__DOCUMENT SECTION__:
- - - - - - -
Former joins Iowa teammates Kevin Boyle and Steve Carfino as basketball analysts. Mark Gannon is also a former analyst.

Hanson sang "Take Me Out to the Ballgame" at Wrigley Field for the 7th Inning Stretch of the Chicago Cubs' game on August 31, 2012.

==Career statistics==

===NBA===
Source

====Regular season====

| Year | Team | GP | GS | MPG | FG% | 3P% | FT% | RPG | APG | SPG | BPG | PPG |
|---|---|---|---|---|---|---|---|---|---|---|---|---|
| 1983–84 | Utah | 55 | 0 | 7.6 | .448 | .000 | .643 | .9 | .8 | .3 | .1 | 2.7 |
| 1984–85 | Utah | 54 | 4 | 13.0 | .489 | .143 | .556 | 1.3 | 1.4 | .5 | .0 | 4.8 |
| 1985–86 | Utah | 82 | 82* | 24.8 | .476 | .340 | .720 | 3.0 | 2.4 | .9 | .1 | 8.7 |
| 1986–87 | Utah | 72 | 72 | 20.3 | .453 | .356 | .760 | 2.8 | 1.4 | .6 | .1 | 9.7 |
| 1987–88 | Utah | 81 | 51 | 22.2 | .517 | .330 | .743 | 2.3 | 2.2 | .8 | .2 | 9.6 |
| 1988–89 | Utah | 46 | 9 | 21.0 | .467 | .352 | .560 | 2.8 | 1.1 | .8 | .1 | 7.4 |
| 1989–90 | Utah | 81 | 81 | 26.8 | .467 | .351 | .516 | 2.8 | 1.8 | .6 | .1 | 7.6 |
| 1990–91 | Sacramento | 36 | 24 | 22.5 | .375 | .275 | .500 | 2.7 | 2.5 | .6 | .1 | 6.4 |
| 1991–92 | Sacramento | 2 | 2 | 20.0 | .444 | .000 | — | 2.0 | .5 | .5 | .0 | 4.0 |
| 1991–92† | Chicago | 66 | 0 | 11.7 | .444 | .280 | .364 | 1.1 | 1.0 | .4 | .0 | 2.5 |
| Career |  | 575 | 325 | 19.3 | .468 | .323 | .662 | 2.2 | 1.6 | .6 | .1 | 6.9 |

====Playoffs====

| Year | Team | GP | GS | MPG | FG% | 3P% | FT% | RPG | APG | SPG | BPG | PPG |
|---|---|---|---|---|---|---|---|---|---|---|---|---|
| 1984 | Utah | 4 |  | 4.5 | .286 | .667 | .500 | 1.8 | .5 | .0 | .0 | 1.8 |
| 1985 | Utah | 8 | 0 | 4.3 | .250 | – | .625 | .5 | .8 | .4 | .0 | 1.1 |
| 1986 | Utah | 4 | 4 | 35.0 | .730 | .667 | .889 | 4.5 | 2.8 | .8 | .3 | 16.0 |
| 1987 | Utah | 5 | 5 | 28.4 | .429 | .400 | .850 | 3.0 | 2.2 | .2 | .2 | 12.2 |
| 1988 | Utah | 11 | 11 | 37.1 | .496 | .528 | .727 | 3.5 | 2.9 | .6 | .0 | 15.4 |
| 1989 | Utah | 3 | 3 | 41.0 | .314 | .333 | .800 | 5.7 | 1.3 | .3 | .7 | 11.0 |
| 1990 | Utah | 5 | 5 | 29.0 | .488 | .500 | .250 | 2.8 | 1.0 | .6 | .0 | 10.0 |
| 1992† | Chicago | 9 | 0 | 7.7 | .409 | .500 | .333 | 1.0 | 1.1 | .1 | .0 | 2.4 |
| Career |  | 49 | 28 | 22.0 | .476 | .500 | .731 | 2.5 | 1.7 | .4 | .1 | 8.5 |

==Honors==
He was named to the Des Moines Register Iowa Sports Hall of Fame in 1999.
- - - - - - -
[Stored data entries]
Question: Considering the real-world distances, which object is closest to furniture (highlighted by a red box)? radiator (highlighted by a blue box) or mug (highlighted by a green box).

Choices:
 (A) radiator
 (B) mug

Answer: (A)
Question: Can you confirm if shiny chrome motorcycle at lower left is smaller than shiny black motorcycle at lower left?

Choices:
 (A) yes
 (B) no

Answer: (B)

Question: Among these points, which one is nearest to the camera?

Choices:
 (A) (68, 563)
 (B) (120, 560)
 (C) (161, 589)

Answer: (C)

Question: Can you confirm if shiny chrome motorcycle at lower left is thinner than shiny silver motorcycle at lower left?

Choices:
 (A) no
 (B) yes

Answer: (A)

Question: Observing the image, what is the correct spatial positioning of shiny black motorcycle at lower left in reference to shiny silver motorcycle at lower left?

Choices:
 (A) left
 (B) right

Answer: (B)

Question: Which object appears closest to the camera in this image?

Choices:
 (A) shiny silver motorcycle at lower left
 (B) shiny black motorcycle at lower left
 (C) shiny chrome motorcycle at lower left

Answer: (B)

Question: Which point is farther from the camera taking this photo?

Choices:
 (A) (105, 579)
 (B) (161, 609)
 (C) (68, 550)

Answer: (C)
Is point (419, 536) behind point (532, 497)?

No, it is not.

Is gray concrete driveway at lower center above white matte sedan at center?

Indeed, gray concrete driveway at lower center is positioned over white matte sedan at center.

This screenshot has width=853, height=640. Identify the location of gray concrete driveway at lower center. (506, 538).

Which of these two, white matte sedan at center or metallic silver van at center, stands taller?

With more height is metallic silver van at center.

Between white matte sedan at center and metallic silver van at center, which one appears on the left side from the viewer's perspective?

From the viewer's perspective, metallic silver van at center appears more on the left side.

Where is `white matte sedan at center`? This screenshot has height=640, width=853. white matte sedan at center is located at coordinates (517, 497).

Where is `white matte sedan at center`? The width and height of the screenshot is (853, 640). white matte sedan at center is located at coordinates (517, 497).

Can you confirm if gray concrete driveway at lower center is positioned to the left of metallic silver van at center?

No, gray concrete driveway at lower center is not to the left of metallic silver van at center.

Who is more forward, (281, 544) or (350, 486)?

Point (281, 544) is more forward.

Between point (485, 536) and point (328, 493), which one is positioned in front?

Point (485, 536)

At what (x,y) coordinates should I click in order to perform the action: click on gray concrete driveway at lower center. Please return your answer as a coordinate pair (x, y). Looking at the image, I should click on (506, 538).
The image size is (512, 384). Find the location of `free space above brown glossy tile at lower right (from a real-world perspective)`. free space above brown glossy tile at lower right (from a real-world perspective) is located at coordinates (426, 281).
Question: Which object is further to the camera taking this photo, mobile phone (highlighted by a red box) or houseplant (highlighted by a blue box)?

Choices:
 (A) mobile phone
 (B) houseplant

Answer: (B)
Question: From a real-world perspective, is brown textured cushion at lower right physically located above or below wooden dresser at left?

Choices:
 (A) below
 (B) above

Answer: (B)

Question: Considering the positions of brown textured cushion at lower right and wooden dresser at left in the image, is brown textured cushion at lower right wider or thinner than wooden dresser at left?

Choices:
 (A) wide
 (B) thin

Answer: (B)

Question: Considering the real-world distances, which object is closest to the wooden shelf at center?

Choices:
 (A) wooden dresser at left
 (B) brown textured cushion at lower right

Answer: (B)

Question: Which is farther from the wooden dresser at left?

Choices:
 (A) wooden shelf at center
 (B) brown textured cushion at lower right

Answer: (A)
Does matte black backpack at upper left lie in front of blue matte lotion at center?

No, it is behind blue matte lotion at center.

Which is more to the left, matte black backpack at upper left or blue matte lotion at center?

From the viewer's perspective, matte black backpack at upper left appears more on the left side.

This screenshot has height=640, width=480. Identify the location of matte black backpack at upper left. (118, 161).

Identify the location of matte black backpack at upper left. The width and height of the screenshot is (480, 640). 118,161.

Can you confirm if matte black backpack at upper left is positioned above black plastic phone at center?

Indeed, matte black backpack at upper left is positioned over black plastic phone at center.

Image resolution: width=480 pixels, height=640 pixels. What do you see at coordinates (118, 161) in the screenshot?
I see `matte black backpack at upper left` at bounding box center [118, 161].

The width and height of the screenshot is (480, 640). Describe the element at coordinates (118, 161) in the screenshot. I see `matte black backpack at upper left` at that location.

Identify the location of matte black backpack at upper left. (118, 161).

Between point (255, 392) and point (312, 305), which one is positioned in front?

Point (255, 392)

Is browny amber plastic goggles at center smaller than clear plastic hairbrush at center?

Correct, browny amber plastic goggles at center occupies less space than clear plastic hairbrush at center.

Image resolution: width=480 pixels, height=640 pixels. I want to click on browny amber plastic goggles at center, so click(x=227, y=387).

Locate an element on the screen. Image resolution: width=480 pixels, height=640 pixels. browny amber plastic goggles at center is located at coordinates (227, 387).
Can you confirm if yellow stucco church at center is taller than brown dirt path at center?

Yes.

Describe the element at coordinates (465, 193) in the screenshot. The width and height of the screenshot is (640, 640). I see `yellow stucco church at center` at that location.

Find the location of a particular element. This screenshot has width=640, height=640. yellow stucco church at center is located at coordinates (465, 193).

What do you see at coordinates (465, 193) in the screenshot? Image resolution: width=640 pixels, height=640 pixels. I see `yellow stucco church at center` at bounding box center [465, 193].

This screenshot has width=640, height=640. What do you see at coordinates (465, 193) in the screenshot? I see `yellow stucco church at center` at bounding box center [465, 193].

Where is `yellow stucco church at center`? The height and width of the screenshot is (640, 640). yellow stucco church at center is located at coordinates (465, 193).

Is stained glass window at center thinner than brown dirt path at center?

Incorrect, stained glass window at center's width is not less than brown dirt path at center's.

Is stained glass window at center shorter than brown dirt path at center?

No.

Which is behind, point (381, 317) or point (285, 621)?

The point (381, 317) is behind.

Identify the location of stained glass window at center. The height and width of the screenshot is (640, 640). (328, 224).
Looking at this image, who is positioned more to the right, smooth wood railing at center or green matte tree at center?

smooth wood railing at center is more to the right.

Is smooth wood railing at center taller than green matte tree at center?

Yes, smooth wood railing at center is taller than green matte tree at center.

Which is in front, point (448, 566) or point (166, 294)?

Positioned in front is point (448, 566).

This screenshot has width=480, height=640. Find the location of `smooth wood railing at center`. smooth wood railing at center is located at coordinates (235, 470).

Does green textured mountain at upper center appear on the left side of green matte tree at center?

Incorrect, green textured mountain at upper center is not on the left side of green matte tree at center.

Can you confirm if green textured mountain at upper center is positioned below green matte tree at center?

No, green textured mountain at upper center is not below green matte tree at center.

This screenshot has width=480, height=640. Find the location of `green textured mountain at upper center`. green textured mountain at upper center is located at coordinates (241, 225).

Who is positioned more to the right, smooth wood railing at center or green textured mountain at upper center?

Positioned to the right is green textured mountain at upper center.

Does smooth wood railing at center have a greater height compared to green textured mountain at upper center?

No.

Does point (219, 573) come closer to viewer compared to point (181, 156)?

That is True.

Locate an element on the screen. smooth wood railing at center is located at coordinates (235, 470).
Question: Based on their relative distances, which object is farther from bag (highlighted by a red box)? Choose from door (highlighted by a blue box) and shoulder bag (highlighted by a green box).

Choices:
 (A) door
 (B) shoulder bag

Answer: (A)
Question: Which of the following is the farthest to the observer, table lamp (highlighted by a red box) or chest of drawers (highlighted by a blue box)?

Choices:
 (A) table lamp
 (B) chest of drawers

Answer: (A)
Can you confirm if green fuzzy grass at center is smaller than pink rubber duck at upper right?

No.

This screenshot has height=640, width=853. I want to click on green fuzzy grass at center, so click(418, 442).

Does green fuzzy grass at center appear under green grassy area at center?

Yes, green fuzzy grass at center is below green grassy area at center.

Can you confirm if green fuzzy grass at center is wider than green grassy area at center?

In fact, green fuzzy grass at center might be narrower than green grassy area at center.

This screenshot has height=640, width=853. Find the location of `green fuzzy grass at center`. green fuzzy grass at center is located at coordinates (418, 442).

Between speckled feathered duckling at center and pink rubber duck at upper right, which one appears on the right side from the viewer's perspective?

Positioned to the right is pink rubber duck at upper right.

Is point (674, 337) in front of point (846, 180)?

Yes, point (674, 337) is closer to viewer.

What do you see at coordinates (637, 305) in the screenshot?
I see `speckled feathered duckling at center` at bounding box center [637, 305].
- - - - - - -
__APPLY WHAT YOU READ__:
[A] In the Hanson profile, where and when did Hanson sing "Take Me Out to the Ballgame"?
[B] List every regular-season year in the Hanson profile in which Hanson played for Utah.
[C] Transcribe the part of the Hanson profile starting at "Former joins Iowa" and ending at "August 31, 2012.".

__TASK-BY-TASK SOLUTIONS__:
[A] At Wrigley Field, during the 7th Inning Stretch of the Chicago Cubs' game on August 31, 2012.

[B] 1983–84, 1984–85, 1985–86, 1986–87, 1987–88, 1988–89, 1989–90

[C]
Former joins Iowa teammates Kevin Boyle and Steve Carfino as basketball analysts. Mark Gannon is also a former analyst.

Hanson sang "Take Me Out to the Ballgame" at Wrigley Field for the 7th Inning Stretch of the Chicago Cubs' game on August 31, 2012.